車体部分は海没しており、砲塔部分が海面から出ている。砲塔の上の部分はハッチが開いているように見える。

「海上のM4中戦車(シャーマン)」の歩き方

「ランディングビーチ」から「サイパングランドホテル(Saipan Grand Hotel)」までの海岸の沖合いである。

海岸から150m~300mあたりの位置に海没した4両の「M4中戦車(シャーマン)」を見ることができる。

日本軍トーチカ

オレアイ海岸南部に日本軍の「トーチカ」が遺されている。銃眼は比較的大きく、海岸に対して斜めになっており、南西方向を指向している。ここは米軍上陸海岸(Green Beach 3)であった。

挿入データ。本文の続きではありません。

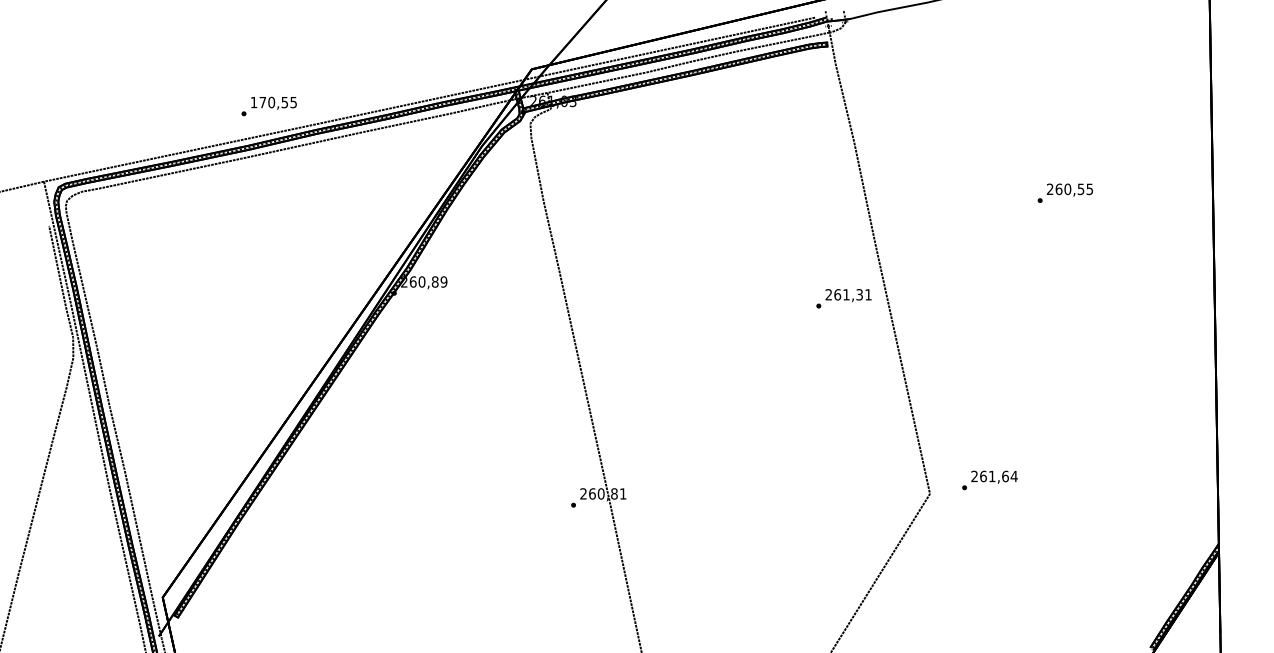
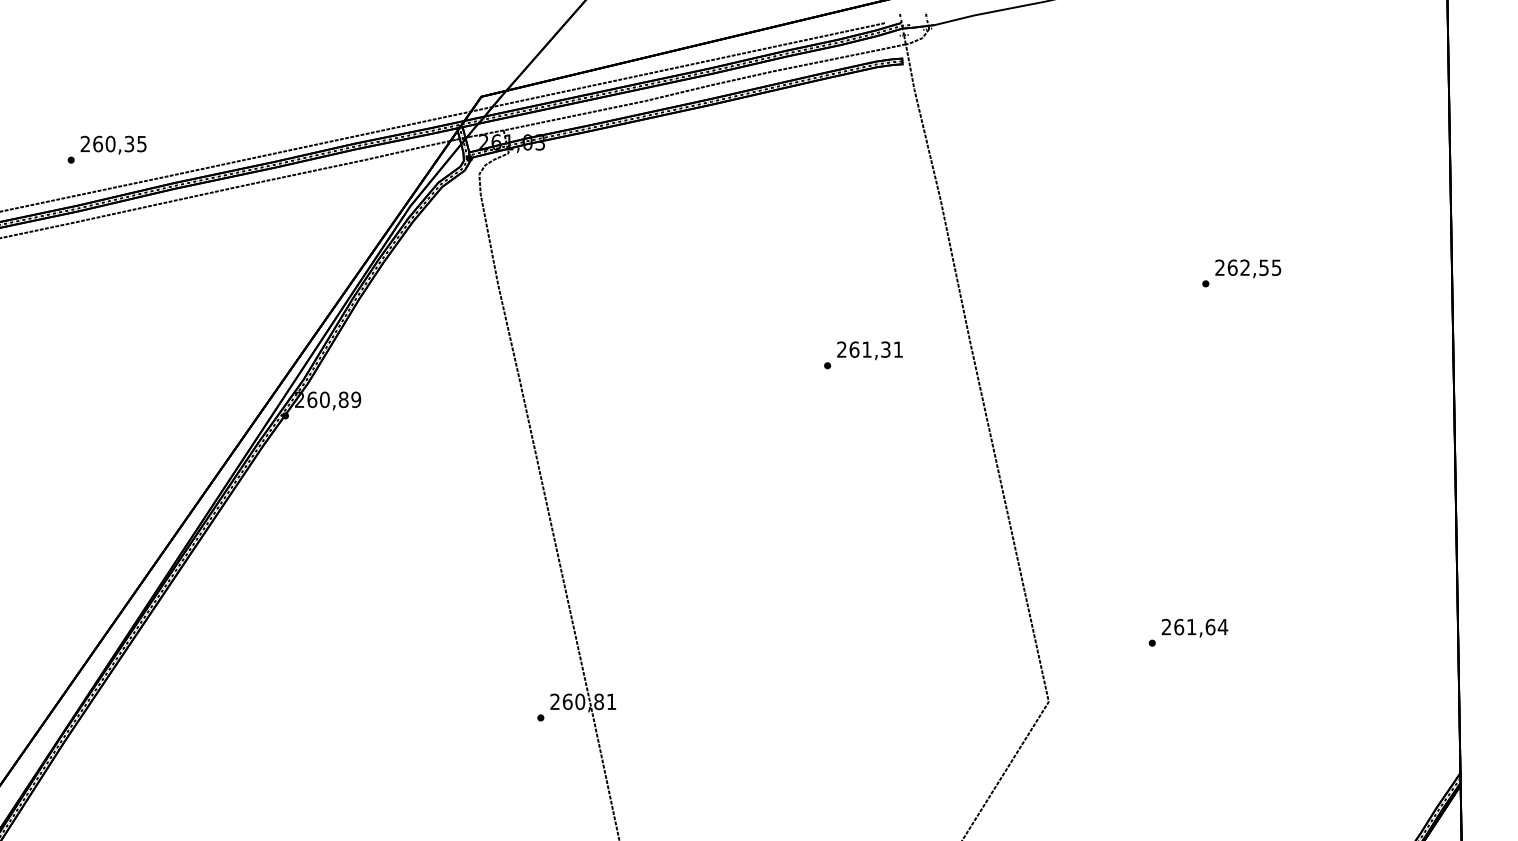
text: (269, 102) -> (107, 144), 170,55 -> 260,35
text: (1067, 189) -> (1244, 268), 260,55 -> 262,55
text: (843, 298) -> (862, 354), moved
text: (989, 480) -> (1187, 632), moved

内部から銃眼越しに米軍上陸海岸(Green Beach 3)が見渡せ、左端にはチャランカノア海岸の「シュガードック」が見えている。

昭和19年(1944年)6月15日、銃眼の前に広がる米軍上陸海岸(Green Beach 3)に殺到する米軍に対し、それを阻止せんとする日本軍はこの「トーチカ」から激しい反撃を試みたに違いない

水際で反撃する日本軍に対して、米軍の艦砲射撃は熾烈を極めた。殆どの陣地が破壊され、多くの部隊が甚大な被害を受けた。

この「トーチカ」も正面には大きな弾痕があり、米軍の艦砲射撃の威力が分かる。

内部に散らばるコンクリートの破片は米軍の攻撃によるものだろうか。
ここで戦った日本軍兵士は無事に祖国の地を踏めたのであろうか。

「トーチカ」側面には、投げ込まれた手榴弾を捨てる為であろうか、下向きに開いた隙間がある。

また、この「トーチカ」の近くにはこの付近一帯に上陸した米軍(第2海兵師団)の記念碑がある。

「日本軍トーチカ」の歩き方
「サイパングランドホテル(Saipan Grand Hotel)」から少し南の海岸沿いにある。

「サイパングランドホテル(Saipan Grand Hotel)」の「歩兵第十四連隊の碑」付近から海岸沿いに南へ約100m程歩くと、波打ち際に「トーチカ」が見えてくる。

銃眼は南西側を指向しているのでこの方向からは銃眼は見えない。上には大きな木が覆いかぶさるように生えており、「トーチカ」天井も草で覆われている。

「米軍記念碑」は「サイパングランドホテル(Saipan Grand Hotel)」とこの「トーチカ」の中間にある。
砂浜より15m程内陸に入った所にある。